In the paper, Shao-Horn’s team propose a mechanism for the oxygen reduction reaction, where hydroxide ions are displaced by peroxide ions, followed by the formation of a surface oxide, and finally, regeneration of surface hydroxide. The study was able to show that the bonding orbital (here the sigma-star orbital) and the strength of the transition metal-oxygen covalent bond influence competition between the steps in the ORR. Transition metals investigated in the study include Cr, Mn, Fe, Co, Ni and mixed compounds.

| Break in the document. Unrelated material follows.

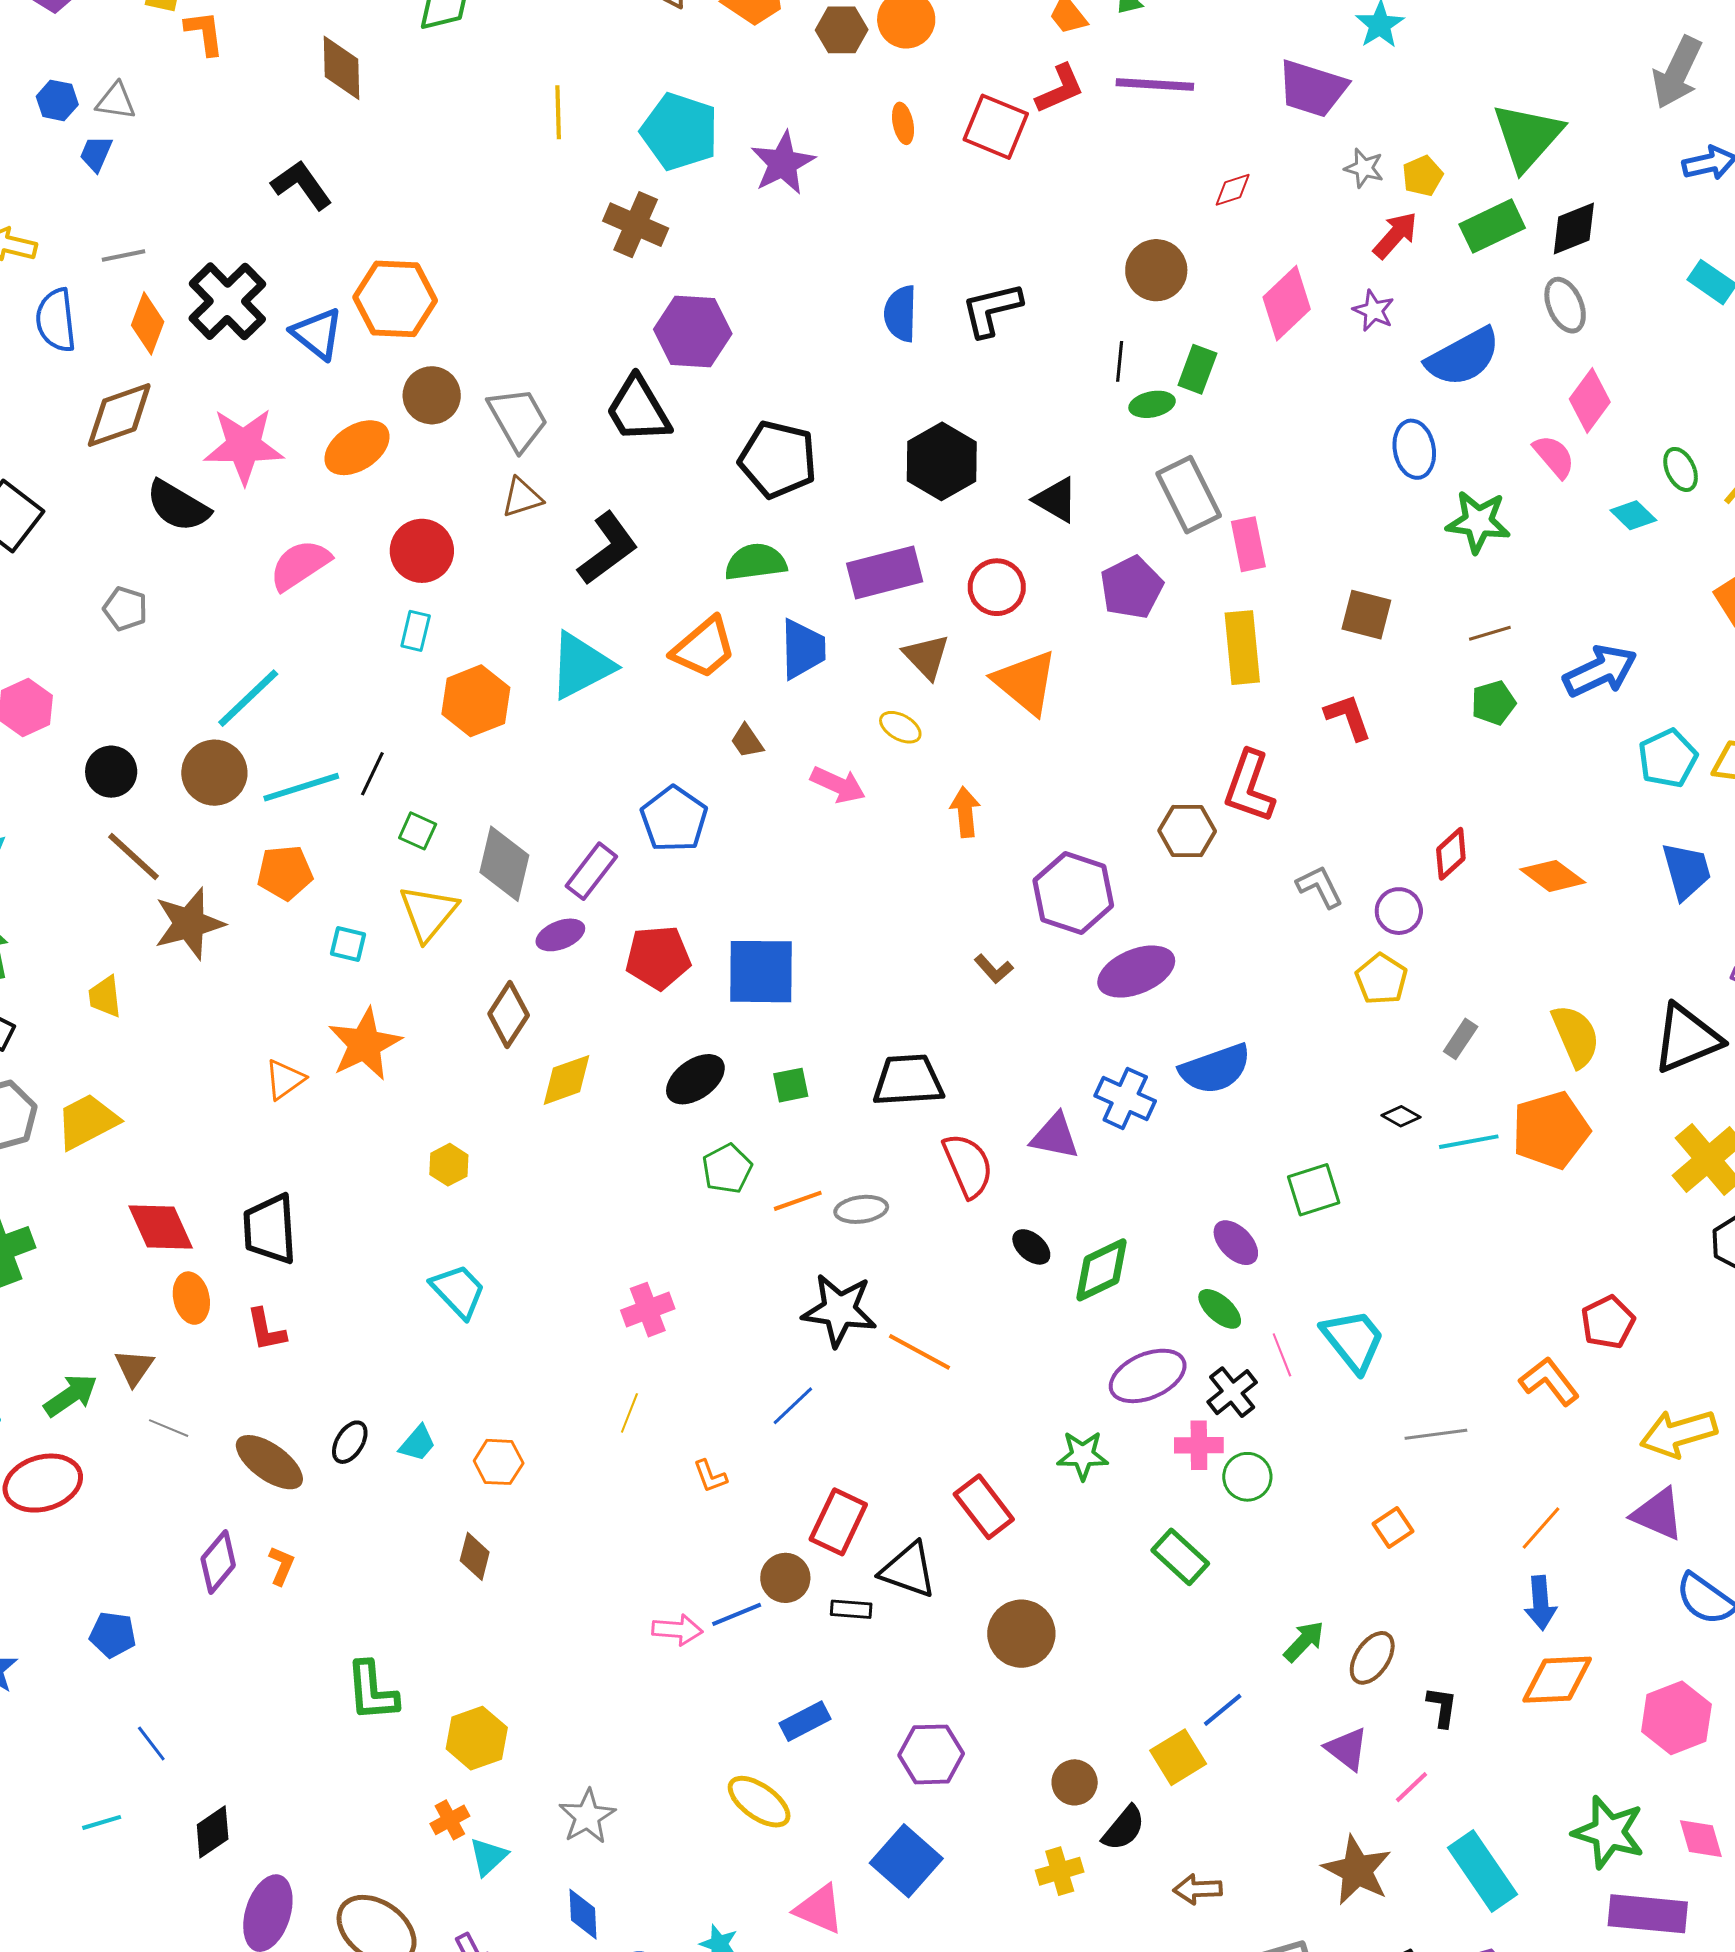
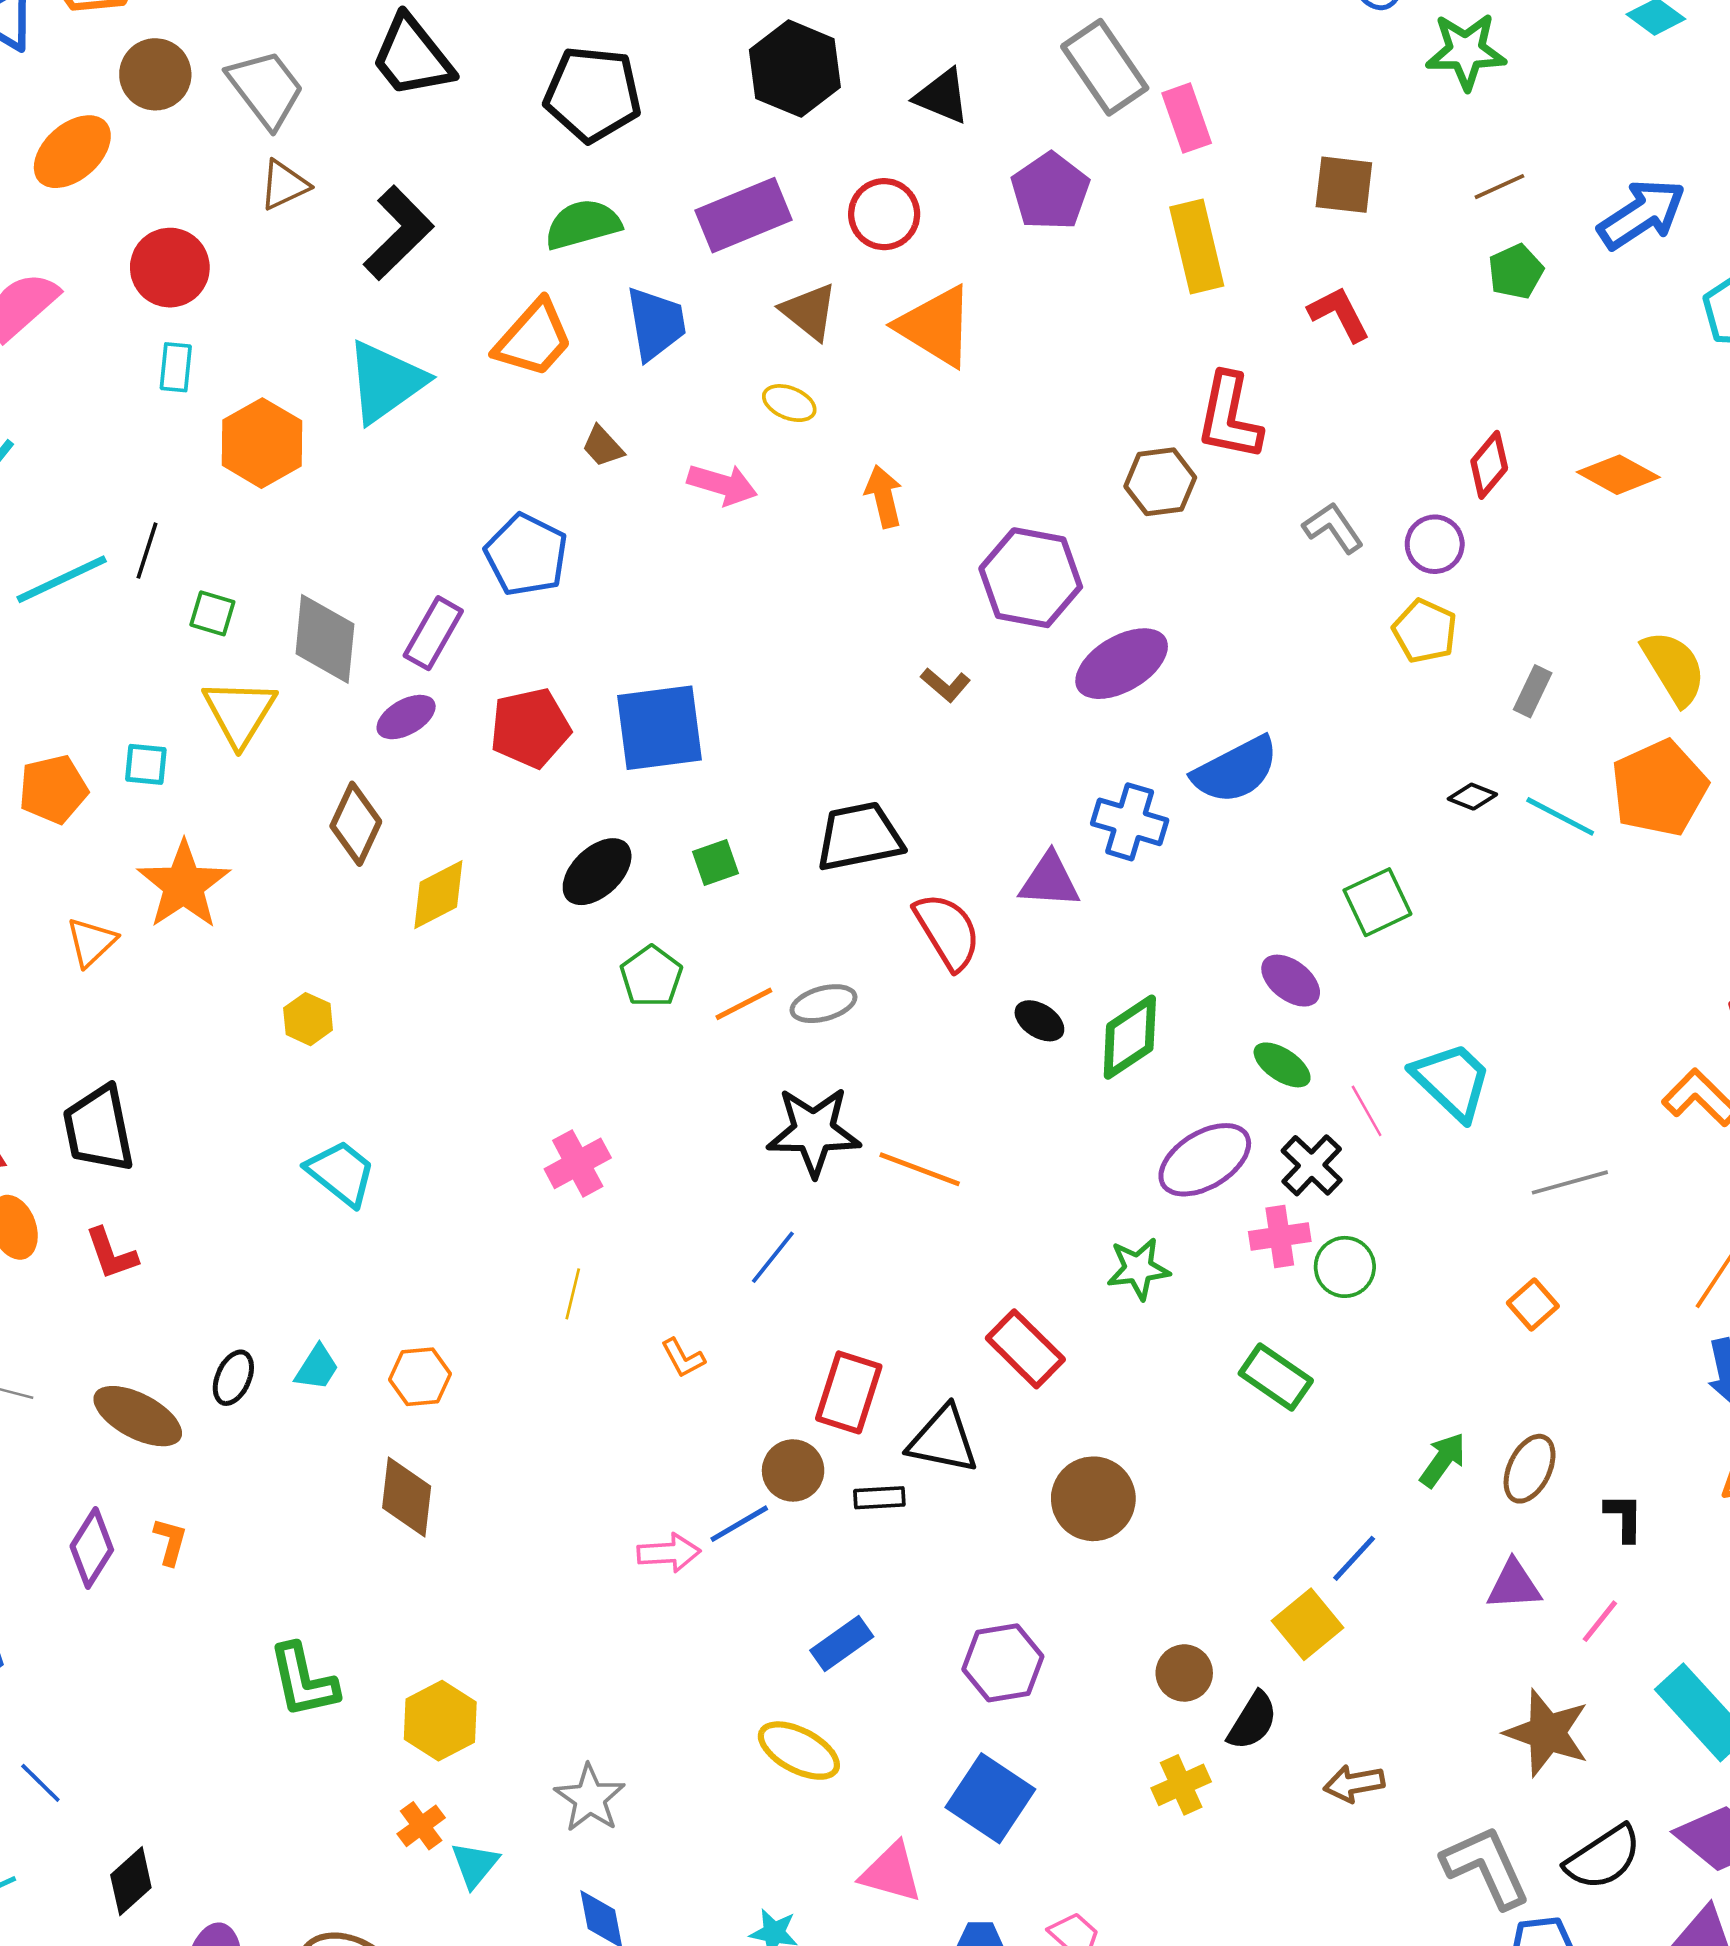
orange pentagon: (285, 873) -> (53, 789), moved
cyan line: (1469, 1142) -> (1560, 816), turned 46
brown diamond: (475, 1556) -> (407, 1497), size x1.4
purple triangle: (1347, 1749) -> (1514, 1585), turned -33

Comparing the electronic configuration of the B-site transition metal ions and their catalytic activity yields a volcano-shaped plot with a sharp peak of high performance and steeply sloped sides signifying poor catalytic performance. The range of performance between the “base” of the volcano-plot and the peak can be a factor of at least 10,000.

This work falls more or less into the category of integrated computational materials design, whereby materials development is accelerated by understanding how structure defines properties, and through processing, the design of formulations and applications. Research advances like this one will be critical to addressing the materials problems in this century’s Energy Race.